Despite being one of the best animated movies on Netflix, "Entergalactic" didn't quite make a splash like its filmmakers hoped. Audiences knew it was a new animated project from music artist Kid Cudi, but the film's marketing campaign left viewers confused – was it a TV series, a movie, or a TV special? As a result of this unclear marketing, the movie flopped, becoming yet another animated feature from 2022 that never appeared on Netflix's Top 10 charts.

"Entergalactic" may have been created to showcase Kid Cudi's new album, but it's far more than just a music video. It's also an uplifting rom-com, a thoughtful reflection on what it means to be a Black artist, and proof that there are no limits to what you can achieve with animation. "Entergalactic" follows comic artist Jabari (Kid Cudi) as he struggles to find a balance between his art and his love life. This movie does a brilliant job of giving its characters time to breathe (and giving viewers time to soak in the beautiful animation). If the movie's gorgeous New York cityscapes and its animation style look familiar, that's because the backdrops of this movie were co-designed by Robh Ruppel, who previously worked on visual development for "Spider-Man: Into the Spider-Verse." So if you're still waiting for the third "Spider-Verse" movie to come out, "Entergalactic" might be just what you need in the meantime to satisfy your need for luscious animated visuals.

They Cloned Tyrone lost to Barbenheimer

Have you ever wanted to enjoy the campy fun of a '70s B-Movie without any of the dated tropes? If so, "They Cloned Tyrone" is the answer to your prayers, a socially conscious and wickedly funny update of the genre. Too bad it was one of Netflix's biggest flops of 2023. Netflix was likely hoping "They Cloned Tyrone" would be one of their biggest releases of the summer. Unfortunately, the movie soon became a footnote in the conversation, thanks to the cinematic showdown of Barbenheimer. Why Netflix thought it would be a good idea to release "They Cloned Tyrone" the same weekend as these two box office behemoths is anyone's guess. It's a damn shame, because "They Cloned Tyrone" is an awesome movie and definitely worth watching.
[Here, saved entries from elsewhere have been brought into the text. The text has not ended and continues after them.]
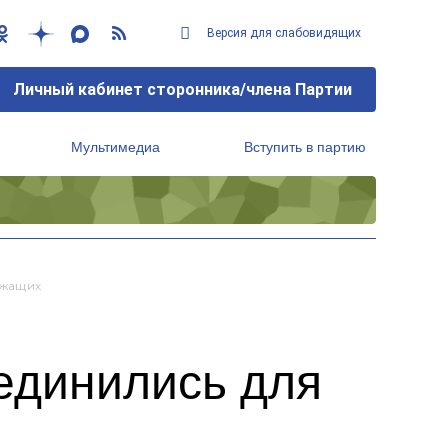
Версия для слабовидящих
Личный кабинет сторонника/члена Партии
Мультимедиа
Вступить в партию
Региональный исполнительный комитет
ужащих
единились для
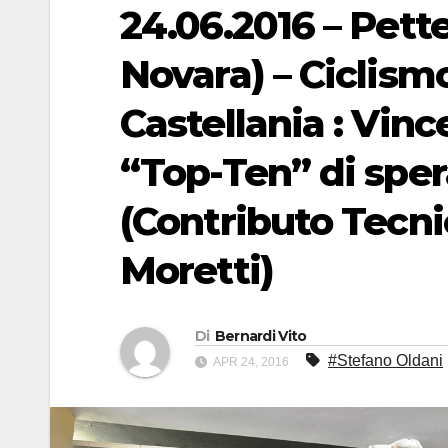
24.06.2016 – Pett
Novara) – Ciclismo
Castellania : Vin
“Top-Ten” di sper
(Contributo Tecni
Moretti)
Di
Bernardi Vito
#Stefano Oldani
APR 24, 2016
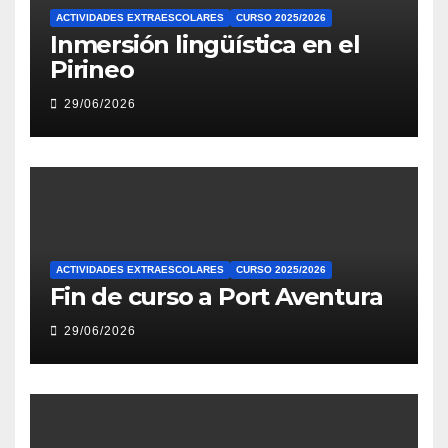
ACTIVIDADES EXTRAESCOLARES
CURSO 2025/2026
Inmersión lingüística en el
Pirineo
29/06/2026
ACTIVIDADES EXTRAESCOLARES
CURSO 2025/2026
Fin de curso a Port Aventura
29/06/2026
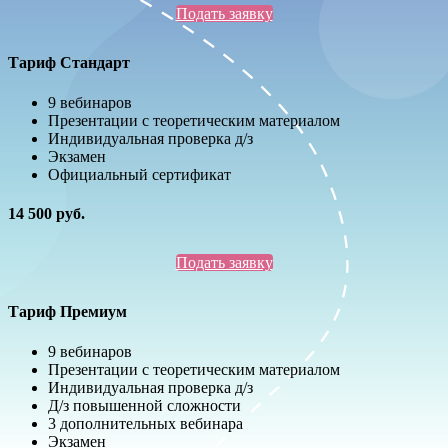
Подать заявку
Тариф Стандарт
9 вебинаров
Презентации с теоретическим материалом
Индивидуальная проверка д/з
Экзамен
Официальный сертификат
14 500 руб.
Подать заявку
Тариф Премиум
9 вебинаров
Презентации с теоретическим материалом
Индивидуальная проверка д/з
Д/з повышенной сложности
3 дополнительных вебинара
Экзамен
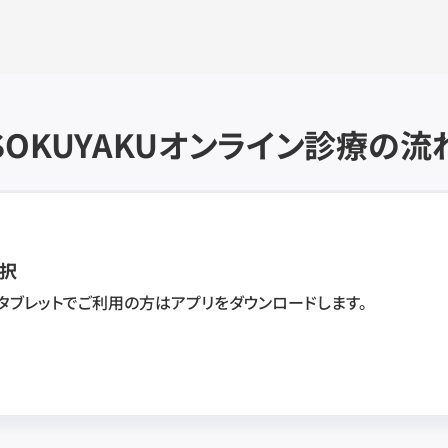
SOKUYAKU
オンライン診療の流
択
・タブレットでご利用の方はアプリをダウンロードします。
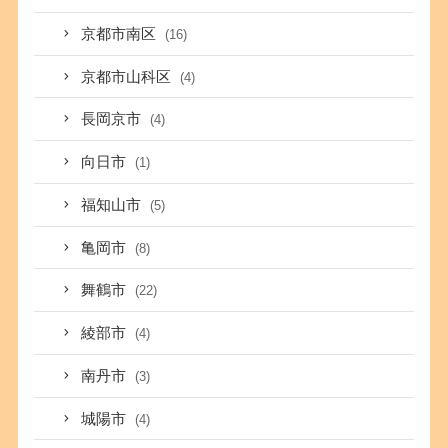
京都市南区
(16)
京都市山科区
(4)
長岡京市
(4)
向日市
(1)
福知山市
(5)
亀岡市
(8)
舞鶴市
(22)
綾部市
(4)
南丹市
(3)
城陽市
(4)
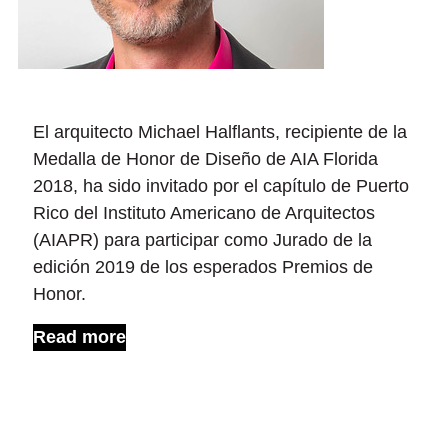
El arquitecto Michael Halflants, recipiente de la
Medalla de Honor de Diseño de AIA Florida
2018, ha sido invitado por el capítulo de Puerto
Rico del Instituto Americano de Arquitectos
(AIAPR) para participar como Jurado de la
edición 2019 de los esperados Premios de
Honor.
Read more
"They Cloned Tyrone" follows the unlikely team of a drug dealer (John Boyega), a sex worker (Teyonah Parris), and a pimp (Jamie Foxx) as they uncover a conspiracy so deep that it literally extends beneath their entire community. The film takes concepts that would sound downright absurd on paper (mind control via fried chicken???) and weaves them together to form a razor-sharp thriller. Of course, underneath all the clones and fried chicken, there's actually some acute social commentary. The film explores systemic racism and the way marginalized communities are trapped in the roles that society has written for them. Combining a timely message with pure entertainment, "They Cloned Tyrone" gives you the best of both worlds.